What is a Bank Account Garnishment?
Bank account garnishment, also known as a bank levy, is a technique which is used to recover money from people with substantial outstanding debts. Garnishment occurs after a legal judgment against the debtor occurs, and is done by issuing a bank with a court order which forces them to freeze a debtor's account or accounts, and to withdraw enough funds to satisfy the legal judgment. If the debtor's account does not contain enough money to satisfy the judgment, he or she will be liable for the remaining balance.
Creditors usually use other means to recover funds first. Classically, creditors place a lien on a debtor's property so that the property cannot be sold without satisfying the debt. Creditors can also use wage garnishment, in which a portion of an employee's wages are withheld by court order each month until the debt is satisfied, to recover a debt. However, in the event that a debtor is unemployed, the creditor can turn to bank account garnishment.
Any funds in deposit under a debtor's name can be subject to garnishment, with the exception of certain government benefits. Consumer advocates often advise people to hold exempt funds separately to avoid confusion and to make it easier to argue with a garnishment order. Jointly held accounts with a spouse are liable for garnishment, making it advisable to hold assets separately in a marriage where one spouse has outstanding debts, although jointly held accounts with people other than a spouse may be exempt.

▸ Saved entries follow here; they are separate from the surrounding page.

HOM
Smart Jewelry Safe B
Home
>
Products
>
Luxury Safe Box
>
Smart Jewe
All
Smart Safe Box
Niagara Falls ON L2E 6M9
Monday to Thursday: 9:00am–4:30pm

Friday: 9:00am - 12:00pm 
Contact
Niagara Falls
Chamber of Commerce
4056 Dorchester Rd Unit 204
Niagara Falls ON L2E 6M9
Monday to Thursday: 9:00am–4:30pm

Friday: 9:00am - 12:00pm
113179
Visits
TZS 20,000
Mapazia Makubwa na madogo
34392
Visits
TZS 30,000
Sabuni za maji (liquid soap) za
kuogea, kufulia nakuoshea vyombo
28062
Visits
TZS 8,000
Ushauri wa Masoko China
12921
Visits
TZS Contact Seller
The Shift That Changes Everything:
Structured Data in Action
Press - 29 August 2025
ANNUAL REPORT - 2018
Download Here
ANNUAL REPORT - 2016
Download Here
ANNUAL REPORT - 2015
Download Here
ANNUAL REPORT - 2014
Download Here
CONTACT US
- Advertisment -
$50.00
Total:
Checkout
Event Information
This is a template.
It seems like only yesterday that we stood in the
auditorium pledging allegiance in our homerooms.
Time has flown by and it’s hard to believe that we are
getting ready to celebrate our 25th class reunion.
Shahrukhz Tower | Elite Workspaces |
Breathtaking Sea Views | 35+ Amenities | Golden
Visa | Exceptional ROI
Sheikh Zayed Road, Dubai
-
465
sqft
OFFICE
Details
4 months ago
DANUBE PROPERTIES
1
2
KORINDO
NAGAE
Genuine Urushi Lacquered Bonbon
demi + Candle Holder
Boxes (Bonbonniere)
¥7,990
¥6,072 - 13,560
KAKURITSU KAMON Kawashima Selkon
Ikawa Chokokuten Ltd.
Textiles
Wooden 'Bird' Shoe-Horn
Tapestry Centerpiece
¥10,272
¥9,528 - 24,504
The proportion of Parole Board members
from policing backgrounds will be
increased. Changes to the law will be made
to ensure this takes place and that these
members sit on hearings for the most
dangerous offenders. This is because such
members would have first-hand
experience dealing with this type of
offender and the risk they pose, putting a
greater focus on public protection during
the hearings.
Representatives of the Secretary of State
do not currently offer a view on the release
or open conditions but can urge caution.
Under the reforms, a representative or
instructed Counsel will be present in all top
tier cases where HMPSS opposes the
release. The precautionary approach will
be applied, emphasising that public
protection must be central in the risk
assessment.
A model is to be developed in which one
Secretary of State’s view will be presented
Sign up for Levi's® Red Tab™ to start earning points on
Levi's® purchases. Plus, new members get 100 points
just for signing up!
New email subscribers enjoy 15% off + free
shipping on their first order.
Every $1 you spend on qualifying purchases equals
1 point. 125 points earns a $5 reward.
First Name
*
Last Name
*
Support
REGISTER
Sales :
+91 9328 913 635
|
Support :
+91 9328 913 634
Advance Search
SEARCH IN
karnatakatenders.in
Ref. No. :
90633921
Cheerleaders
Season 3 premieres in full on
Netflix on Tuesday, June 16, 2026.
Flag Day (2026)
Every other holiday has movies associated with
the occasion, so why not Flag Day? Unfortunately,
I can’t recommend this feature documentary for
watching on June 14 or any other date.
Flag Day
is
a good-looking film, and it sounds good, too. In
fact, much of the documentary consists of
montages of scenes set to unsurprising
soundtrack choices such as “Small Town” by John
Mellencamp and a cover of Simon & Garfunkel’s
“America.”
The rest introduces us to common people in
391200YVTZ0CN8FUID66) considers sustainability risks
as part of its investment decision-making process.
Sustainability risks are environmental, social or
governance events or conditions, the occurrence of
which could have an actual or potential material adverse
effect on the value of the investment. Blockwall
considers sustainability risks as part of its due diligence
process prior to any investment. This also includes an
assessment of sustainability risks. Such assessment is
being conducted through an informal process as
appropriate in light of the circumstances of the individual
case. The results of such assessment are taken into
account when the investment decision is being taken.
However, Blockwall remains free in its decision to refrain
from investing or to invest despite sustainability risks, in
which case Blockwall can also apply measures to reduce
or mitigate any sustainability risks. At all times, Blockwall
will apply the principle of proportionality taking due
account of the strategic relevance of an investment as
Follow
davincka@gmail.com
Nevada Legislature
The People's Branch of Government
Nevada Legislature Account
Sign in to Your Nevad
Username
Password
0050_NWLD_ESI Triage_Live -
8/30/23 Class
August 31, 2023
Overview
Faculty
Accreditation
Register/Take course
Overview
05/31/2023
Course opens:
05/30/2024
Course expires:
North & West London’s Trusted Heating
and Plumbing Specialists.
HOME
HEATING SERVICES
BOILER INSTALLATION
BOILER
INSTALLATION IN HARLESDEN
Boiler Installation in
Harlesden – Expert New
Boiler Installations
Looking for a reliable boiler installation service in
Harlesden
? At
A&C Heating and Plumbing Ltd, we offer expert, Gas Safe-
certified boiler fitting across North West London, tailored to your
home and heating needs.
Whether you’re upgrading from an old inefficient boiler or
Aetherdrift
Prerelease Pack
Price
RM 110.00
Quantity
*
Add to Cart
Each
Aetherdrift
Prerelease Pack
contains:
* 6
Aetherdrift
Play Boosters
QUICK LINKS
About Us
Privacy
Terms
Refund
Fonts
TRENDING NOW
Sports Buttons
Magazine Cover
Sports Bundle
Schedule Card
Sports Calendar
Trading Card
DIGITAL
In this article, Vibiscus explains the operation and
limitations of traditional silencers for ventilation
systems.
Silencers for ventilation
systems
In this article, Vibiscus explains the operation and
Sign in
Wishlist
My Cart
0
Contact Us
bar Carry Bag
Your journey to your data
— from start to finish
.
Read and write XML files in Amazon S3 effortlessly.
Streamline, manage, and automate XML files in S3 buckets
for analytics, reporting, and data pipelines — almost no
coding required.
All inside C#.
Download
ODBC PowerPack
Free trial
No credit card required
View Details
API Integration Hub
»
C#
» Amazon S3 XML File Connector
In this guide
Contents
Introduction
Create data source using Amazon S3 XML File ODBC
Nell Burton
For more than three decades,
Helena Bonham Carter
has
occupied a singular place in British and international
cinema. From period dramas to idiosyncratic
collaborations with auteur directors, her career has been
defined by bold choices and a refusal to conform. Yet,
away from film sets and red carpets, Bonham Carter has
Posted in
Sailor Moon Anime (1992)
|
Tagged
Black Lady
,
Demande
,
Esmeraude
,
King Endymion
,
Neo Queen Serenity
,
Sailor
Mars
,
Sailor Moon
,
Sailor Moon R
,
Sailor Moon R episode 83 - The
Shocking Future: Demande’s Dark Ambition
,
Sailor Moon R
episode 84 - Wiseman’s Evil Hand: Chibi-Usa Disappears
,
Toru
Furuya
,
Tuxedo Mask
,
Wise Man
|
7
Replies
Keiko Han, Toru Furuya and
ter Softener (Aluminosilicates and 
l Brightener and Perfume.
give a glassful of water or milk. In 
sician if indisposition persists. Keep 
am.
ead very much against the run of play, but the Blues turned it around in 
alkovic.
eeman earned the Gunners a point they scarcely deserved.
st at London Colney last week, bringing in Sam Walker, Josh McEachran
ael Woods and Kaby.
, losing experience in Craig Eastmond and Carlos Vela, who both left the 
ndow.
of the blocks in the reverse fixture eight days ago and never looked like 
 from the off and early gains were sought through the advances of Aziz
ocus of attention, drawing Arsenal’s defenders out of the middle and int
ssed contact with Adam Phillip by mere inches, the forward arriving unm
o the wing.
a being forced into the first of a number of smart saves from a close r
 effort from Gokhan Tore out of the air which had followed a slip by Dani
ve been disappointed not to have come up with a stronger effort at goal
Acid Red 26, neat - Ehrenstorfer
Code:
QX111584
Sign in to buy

Usually, no warning is given when a debtor is subjected to bank account garnishment, because the creditor does not want the debtor to withdraw funds in advance of the garnishment order. If a recent court proceeding has ended up in a ruling against a debtor and he or she has no assets to satisfy the debt and is unemployed, it may be safe to assume that bank account garnishment is in the near future. Debtors should also be aware that moving to a new state or transferring funds to a different bank will not allow them to evade garnishment, as creditors will use a skip trace to find all of the debtor's assets, and issue simultaneous bank levies in the event that assets are in multiple locations.
Once a court order has forced a bank to hold a debtor's funds, the bank will notify the debtor that his or her funds are frozen under a bank account garnishment. The debtor has an opportunity to appeal the garnishment or show that the funds are exempt, with the funds being released to the debtor after 21 days. In the event that the debtor's account has more funds than required by the order, the bank may freeze the entire account while it waits for the garnishment to be sorted out, or it may only institute a partial hold on funds.
My checking account was garnished. They took all my money. It was not enough to satisfy the debt. If I keep putting money into my account, can they keep garnishing my account until the debt is paid off?
If you are suffering severe financial hardship as a result of the wage garnishment, you may be able to stop garnishment by filing a “Claim of Exemption” with the court.
If you can then show how you are unable to meet your basic living costs because of your reduced pay, the judge may stop the garnishment.
Garnishment laws vary by state, but there are federal laws concerning garnishing bank accounts as well. Scary as garnishing a bank account sounds, it is limited to 25 percent of your disposable income, so there are limits to how much they can take.